Dataset entries
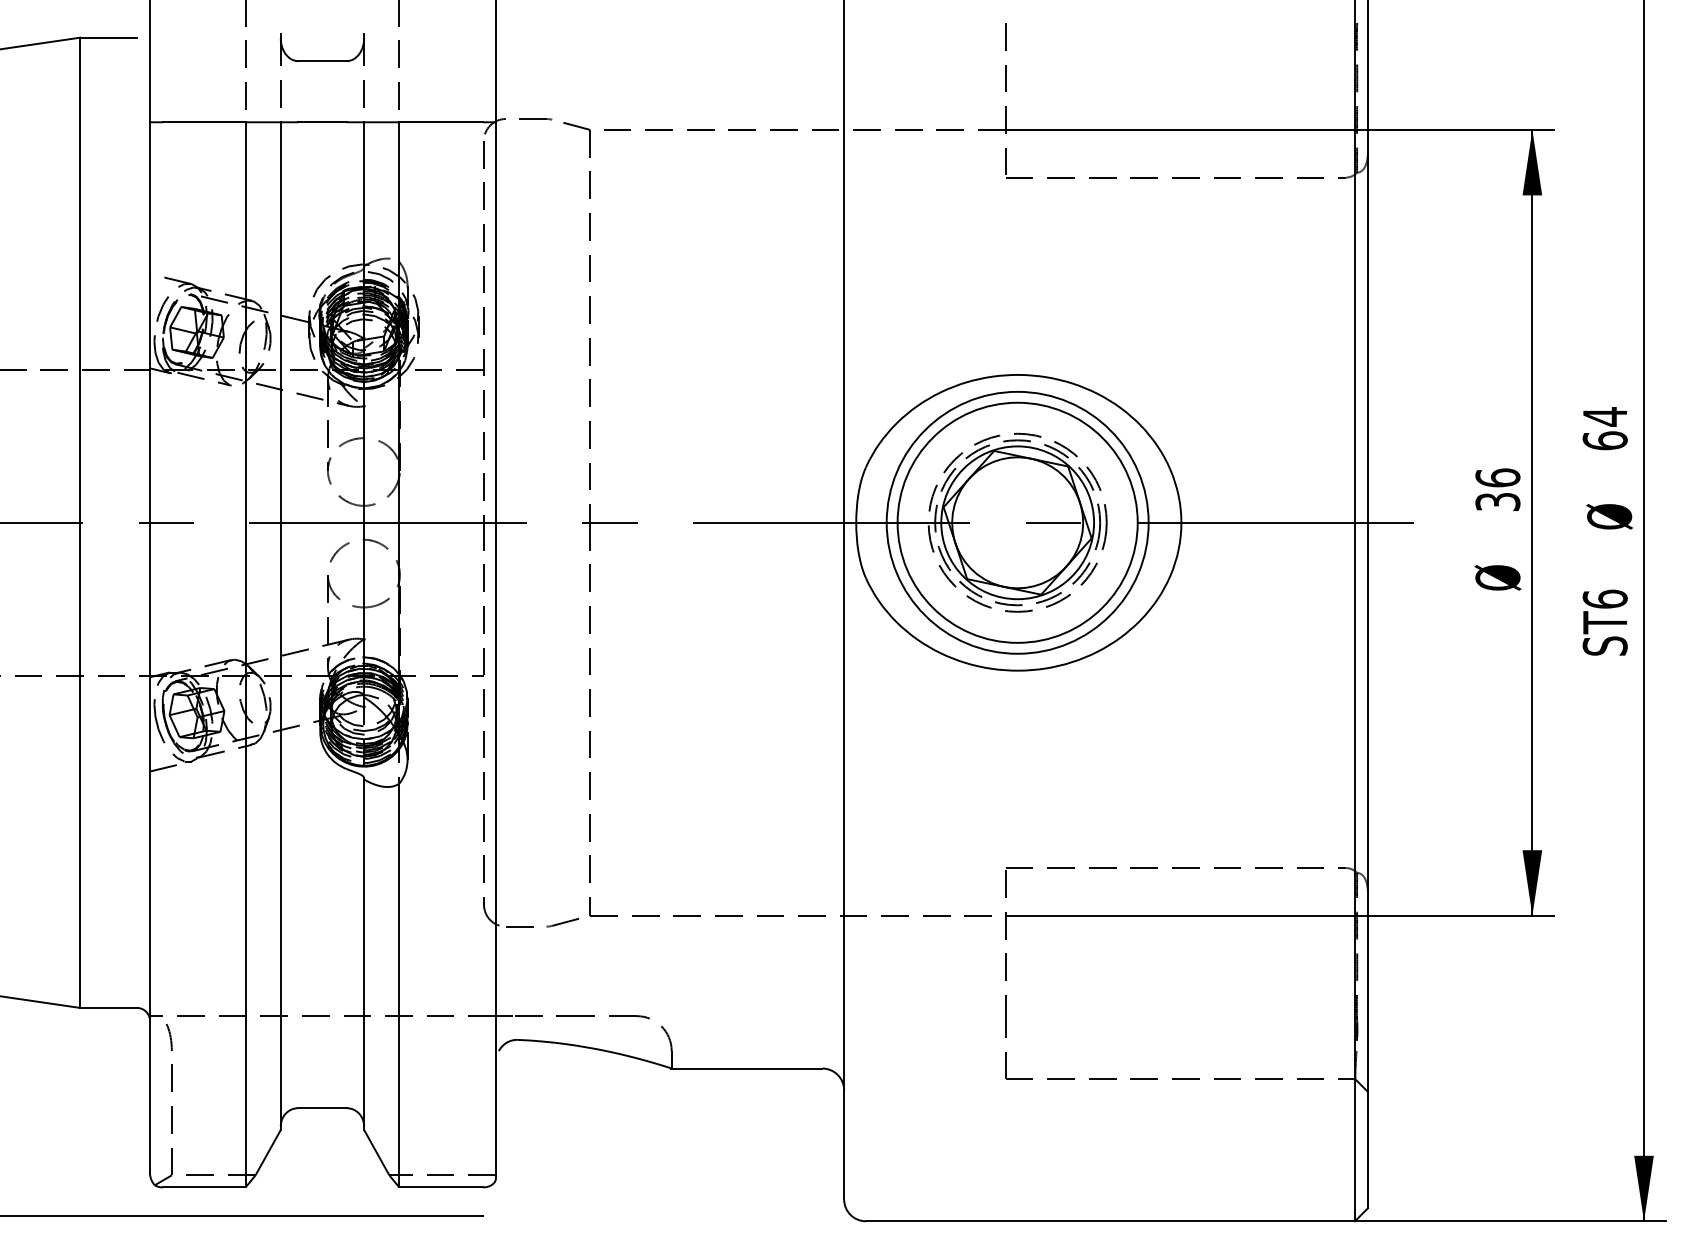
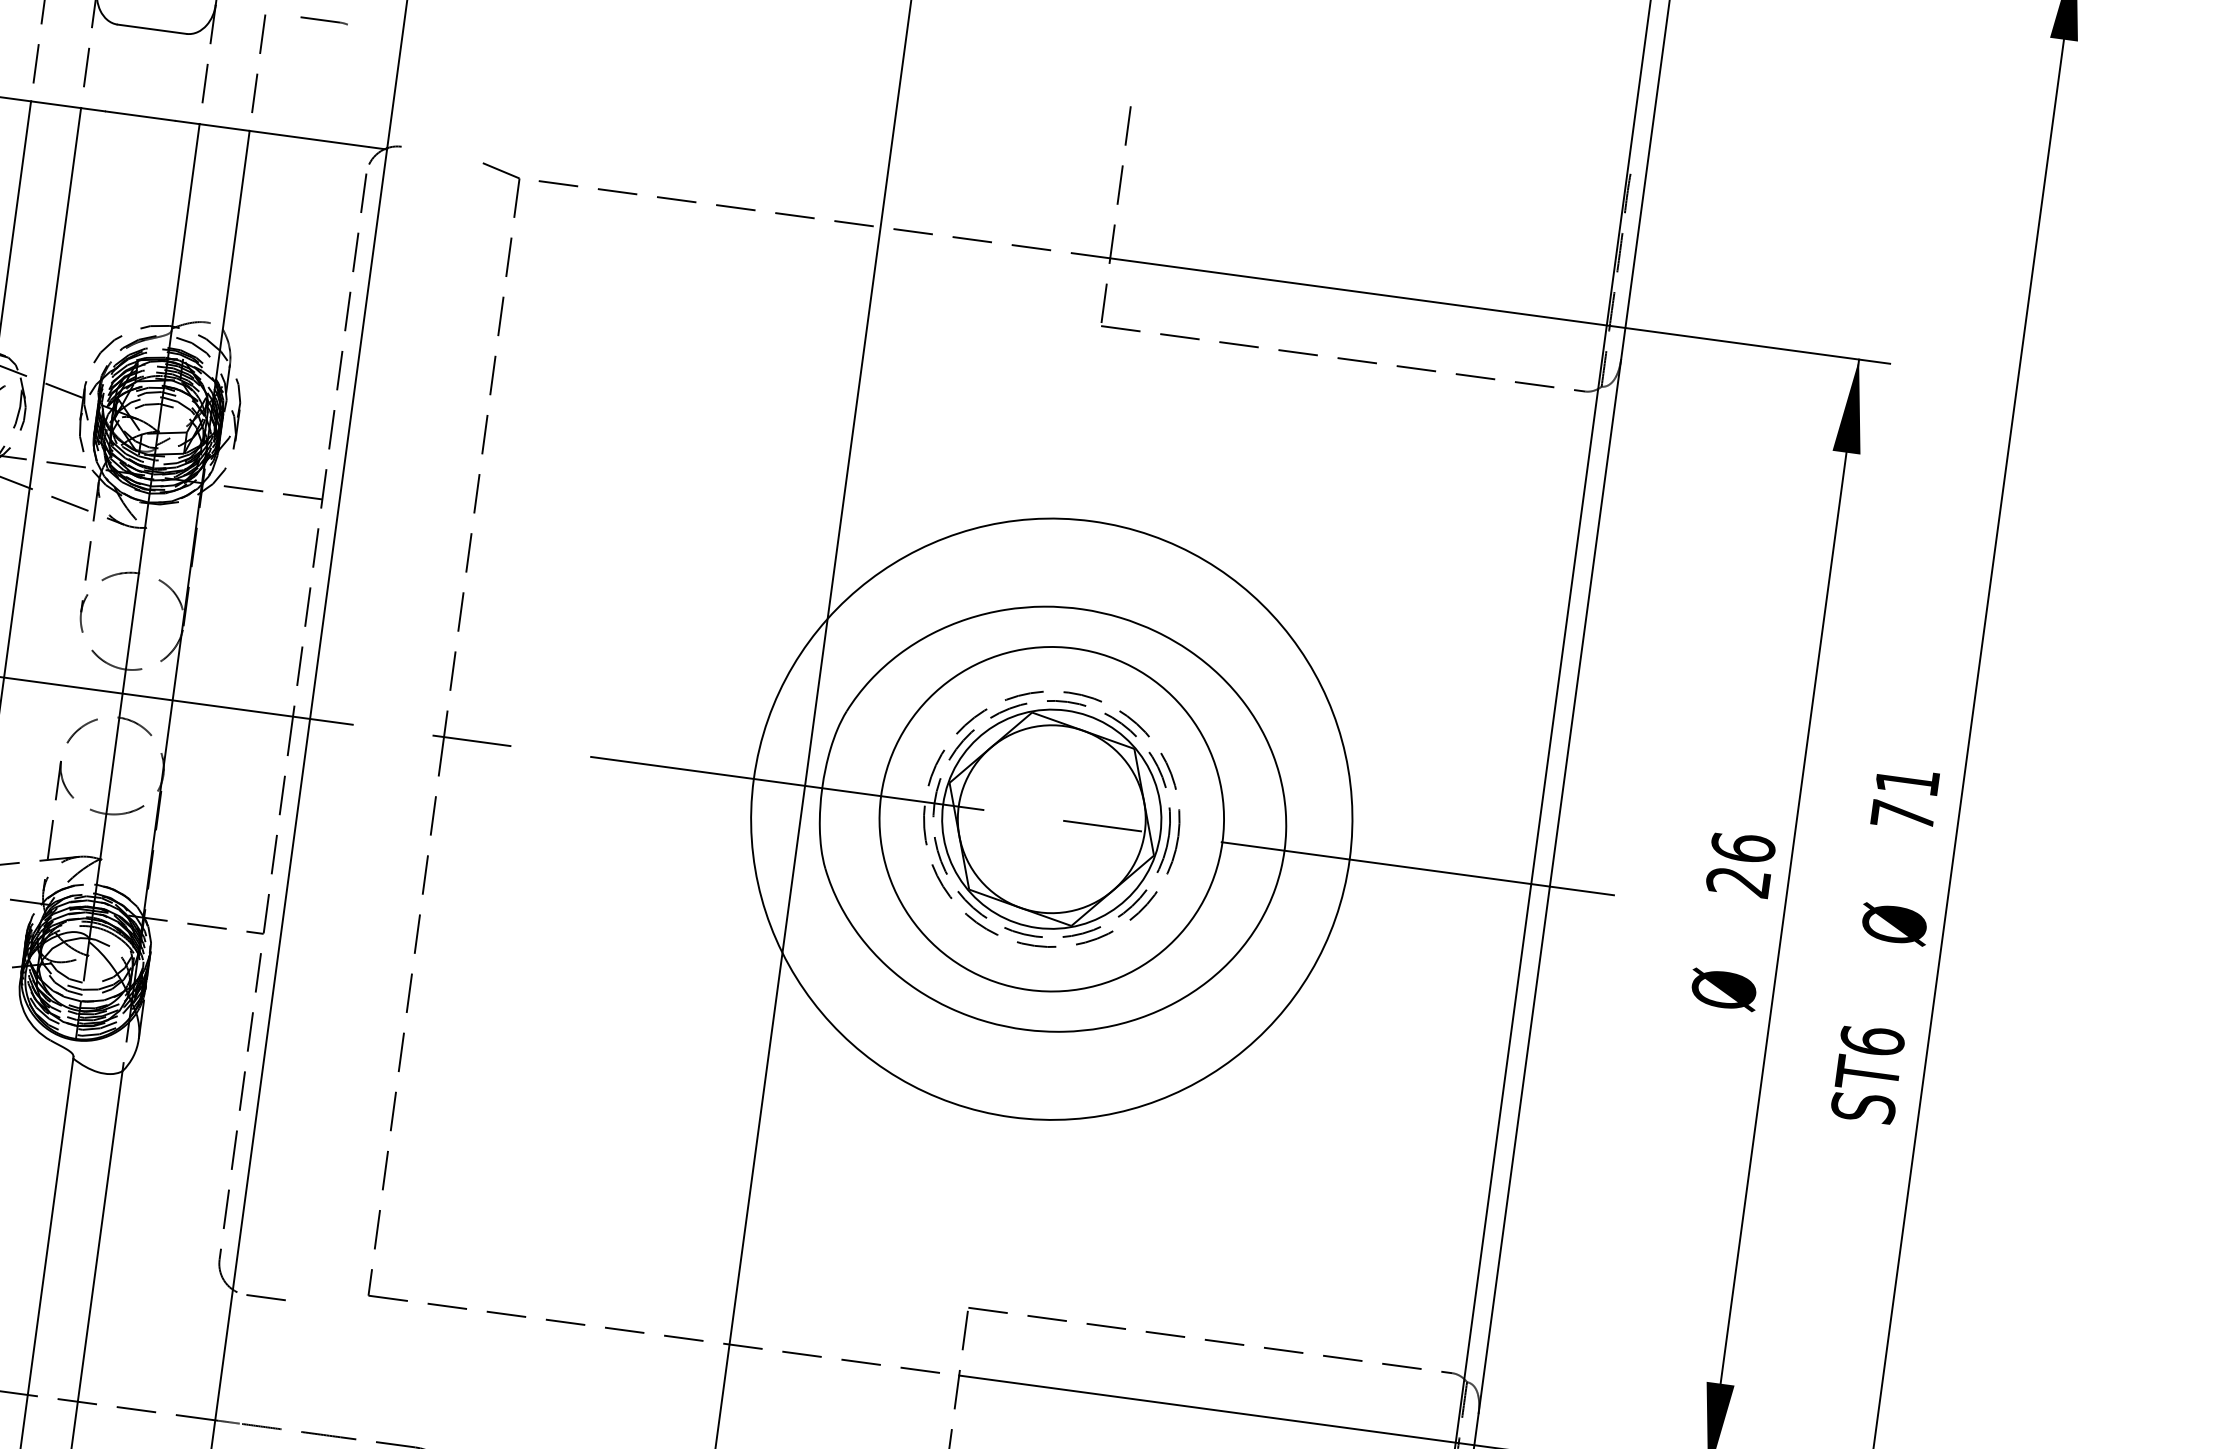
line: (535, 119) -> (324, 21), moved
text: (1604, 428) -> (1904, 797), 64 -> 71
text: (1497, 502) -> (1737, 882), 36 -> 26
circle: (1017, 522) -> (1051, 818), size x1.6
line: (562, 922) -> (327, 1300), removed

- **Exercise aim**
Type out the data above once more, exactly, with no images included.

- **Output of the task**
line: (535, 119) -> (324, 21), moved
text: (1604, 428) -> (1904, 797), 64 -> 71
text: (1497, 502) -> (1737, 882), 36 -> 26
circle: (1017, 522) -> (1051, 818), size x1.6
line: (562, 922) -> (327, 1300), removed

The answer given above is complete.